How many lines in the listing below contain the string "terus"? Reply with the number alone.

■ GIVEN RECORDS
○ ○ ○ ○ ○ ○ ○

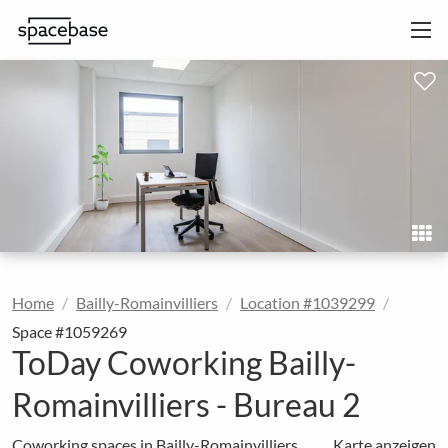
Home
Bailly-Romainvilliers
Location #1039299
Space #1059269
ToDay Coworking Bailly-
Romainvilliers - Bureau 2
Coworking spaces in Bailly-Romainvilliers
Karte anzeigen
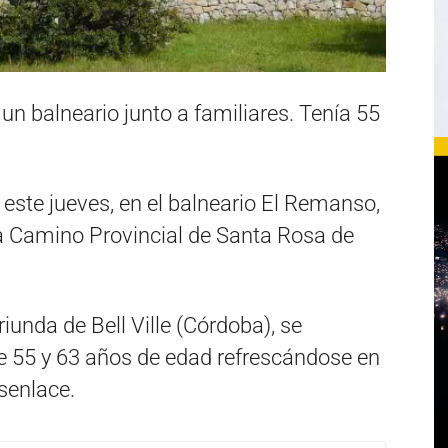
un balneario junto a familiares. Tenía 55
e este jueves, en el balneario El Remanso,
a Camino Provincial de Santa Rosa de
iunda de Bell Ville (Córdoba), se
 55 y 63 años de edad refrescándose en
esenlace.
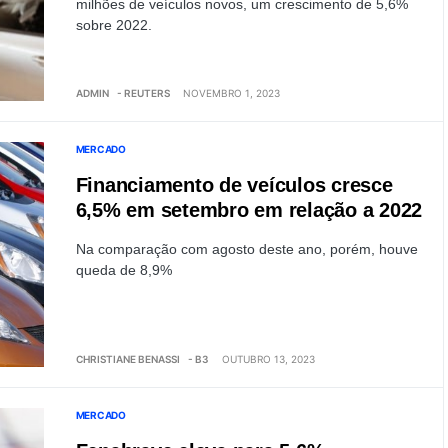
milhões de veículos novos, um crescimento de 5,6%
sobre 2022.
ADMIN
- REUTERS
NOVEMBRO 1, 2023
MERCADO
Financiamento de veículos cresce
6,5% em setembro em relação a 2022
Na comparação com agosto deste ano, porém, houve
queda de 8,9%
CHRISTIANE BENASSI
- B3
OUTUBRO 13, 2023
MERCADO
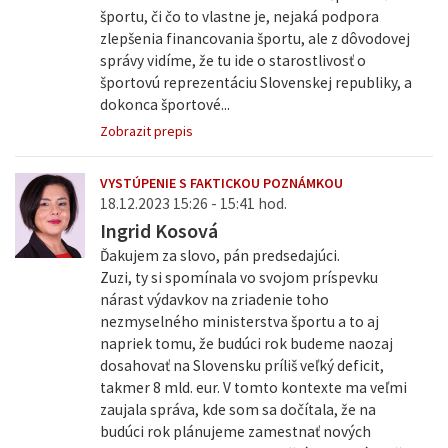
športu, či čo to vlastne je, nejaká podpora
zlepšenia financovania športu, ale z dôvodovej
správy vidíme, že tu ide o starostlivosť o
športovú reprezentáciu Slovenskej republiky, a
dokonca športové...
Zobrazit prepis
VYSTÚPENIE S FAKTICKOU POZNÁMKOU
18.12.2023 15:26 - 15:41 hod.
Ingrid Kosová
Ďakujem za slovo, pán predsedajúci.
Zuzi, ty si spomínala vo svojom príspevku
nárast výdavkov na zriadenie toho
nezmyselného ministerstva športu a to aj
napriek tomu, že budúci rok budeme naozaj
dosahovať na Slovensku príliš veľký deficit,
takmer 8 mld. eur. V tomto kontexte ma veľmi
zaujala správa, kde som sa dočítala, že na
budúci rok plánujeme zamestnať nových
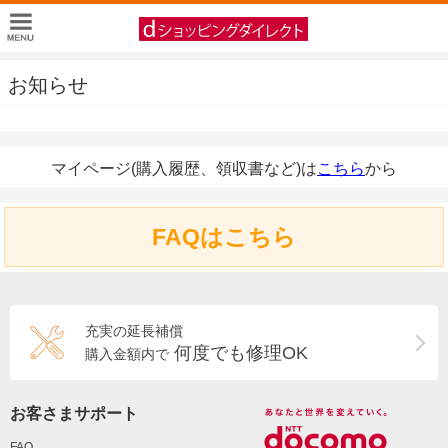
お知らせ
マイページ(購入履歴、領収書など)は
こちら
から
FAQはこちら
充実の延長補償
何度でも修理OK
購入金額内で
お客さまサポート
FAQ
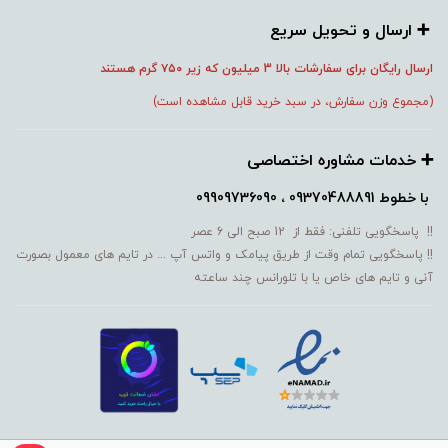
➕️ ارسال و تحویل سریع
ارسال رایگان برای سفارشات بالا 3 میلیون که زیر ۷۵۰
گرم هستند
(مجموع وزن سفارش، در سبد خرید قابل مشاهده است)
➕️ خدمات مشاوره اختصاصی
با خطوط
09370488891 ، 09909736090
!! پاسخگویی تلفنی: فقط از 12 صبح الی 6 عصر
!! پاسخگویی تمام وقت از طریق پیامک و واتس آپ ... در تایم های معمول بصورت
آنی و تایم های خاص یا با تلورانس چند ساعته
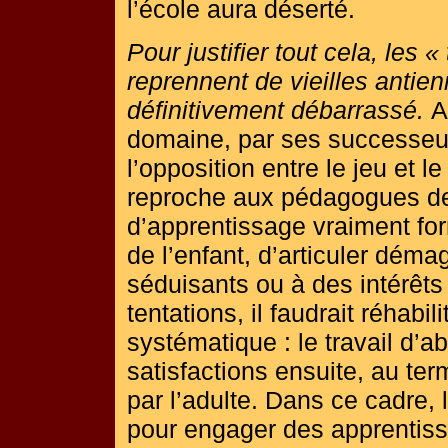
l’école aura déserté.
Pour justifier tout cela, les 
reprennent de vieilles antien
définitivement débarrassé.
A
domaine, par ses successeur
l’opposition entre le jeu et le t
reproche aux pédagogues de 
d’apprentissage vraiment fo
de l’enfant, d’articuler dém
séduisants ou à des intérêts 
tentations, il faudrait réhabil
systématique : le travail d’a
satisfactions ensuite, au t
par l’adulte. Dans ce cadre, 
pour engager des apprentiss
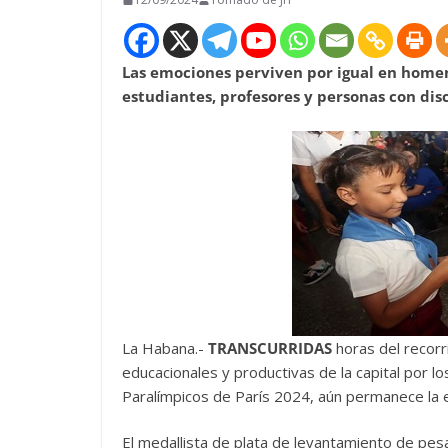
Las emociones perviven por igual en home
estudiantes, profesores y personas con dis
La Habana.-
TRANSCURRIDAS
horas del recorri
educacionales y productivas de la capital por l
Paralímpicos de París 2024, aún permanece la 
El medallista de plata de levantamiento de pesas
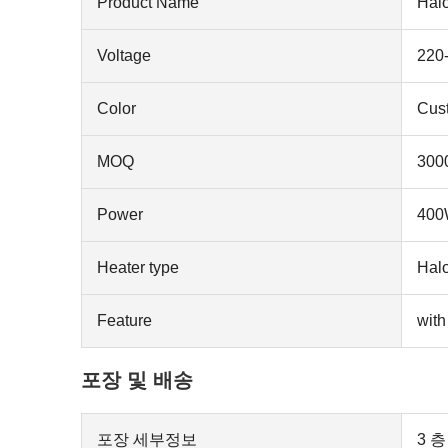
Product Name
Hal
Voltage
220
Color
Cus
MOQ
300
Power
400
Heater type
Hal
Feature
with
포장 및 배송
포장 세부정보
3 층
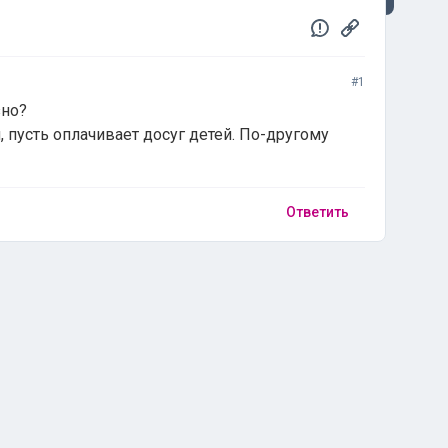
#1
зно?
 пусть оплачивает досуг детей. По-другому
Ответить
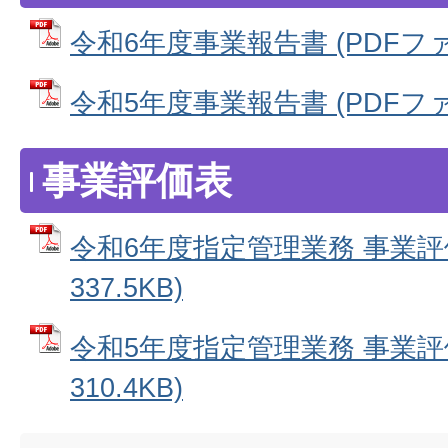
令和6年度事業報告書 (PDFファイル
令和5年度事業報告書 (PDFファイル
事業評価表
令和6年度指定管理業務 事業評価
337.5KB)
令和5年度指定管理業務 事業評価
310.4KB)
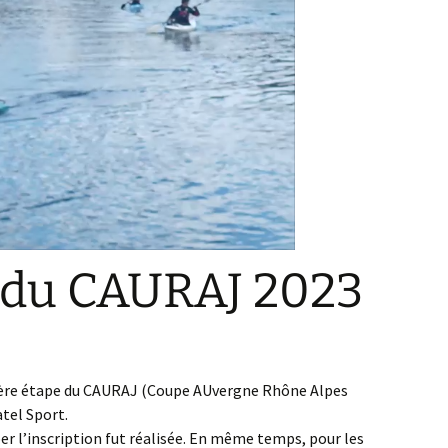
e du CAURAJ 2023
mière étape du CAURAJ (Coupe AUvergne Rhône Alpes
tel Sport.
per l’inscription fut réalisée. En même temps, pour les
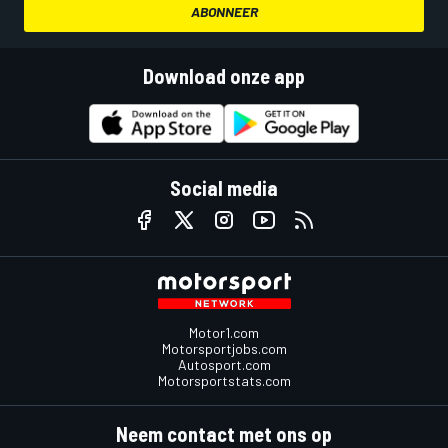
ABONNEER
Download onze app
Social media
Motor1.com
Motorsportjobs.com
Autosport.com
Motorsportstats.com
Neem contact met ons op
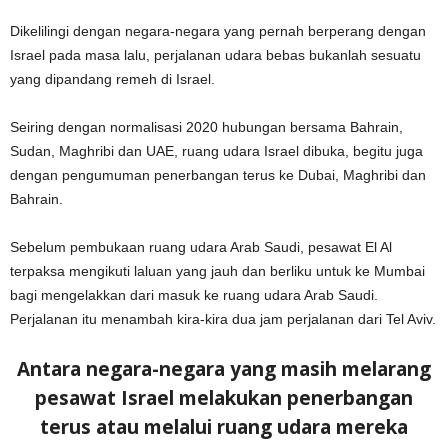
Dikelilingi dengan negara-negara yang pernah berperang dengan
Israel pada masa lalu, perjalanan udara bebas bukanlah sesuatu
yang dipandang remeh di Israel.
Seiring dengan normalisasi 2020 hubungan bersama Bahrain,
Sudan, Maghribi dan UAE, ruang udara Israel dibuka, begitu juga
dengan pengumuman penerbangan terus ke Dubai, Maghribi dan
Bahrain.
Sebelum pembukaan ruang udara Arab Saudi, pesawat El Al
terpaksa mengikuti laluan yang jauh dan berliku untuk ke Mumbai
bagi mengelakkan dari masuk ke ruang udara Arab Saudi.
Perjalanan itu menambah kira-kira dua jam perjalanan dari Tel Aviv.
Antara negara-negara yang masih melarang
pesawat Israel melakukan penerbangan
terus atau melalui ruang udara mereka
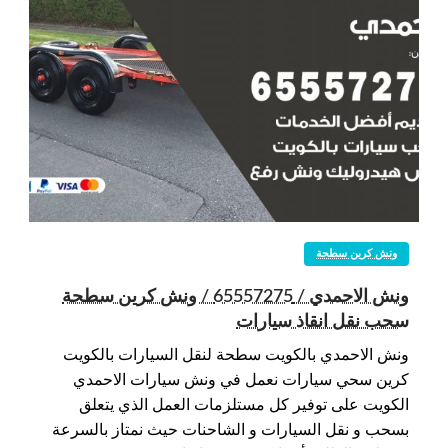
ونش كرين سطحة
ونش الاحمدي / 65557275 / ونش كرين سطحة
سحب نقل انقاذ سيارات
ونش الاحمدي بالكويت سطحة لنقل السيارات بالكويت
كرين سحي سيارات نعمل في ونش سيارات الاحمدي
الكويت على توفير كل مستلزمات العمل الذي يتعلق
بسحب و نقل السيارات و الشاحنات حيث نمتاز بالسرعة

○ ○ ○ ○ ○ ○ ○

■ EXERCISE ANSWER
2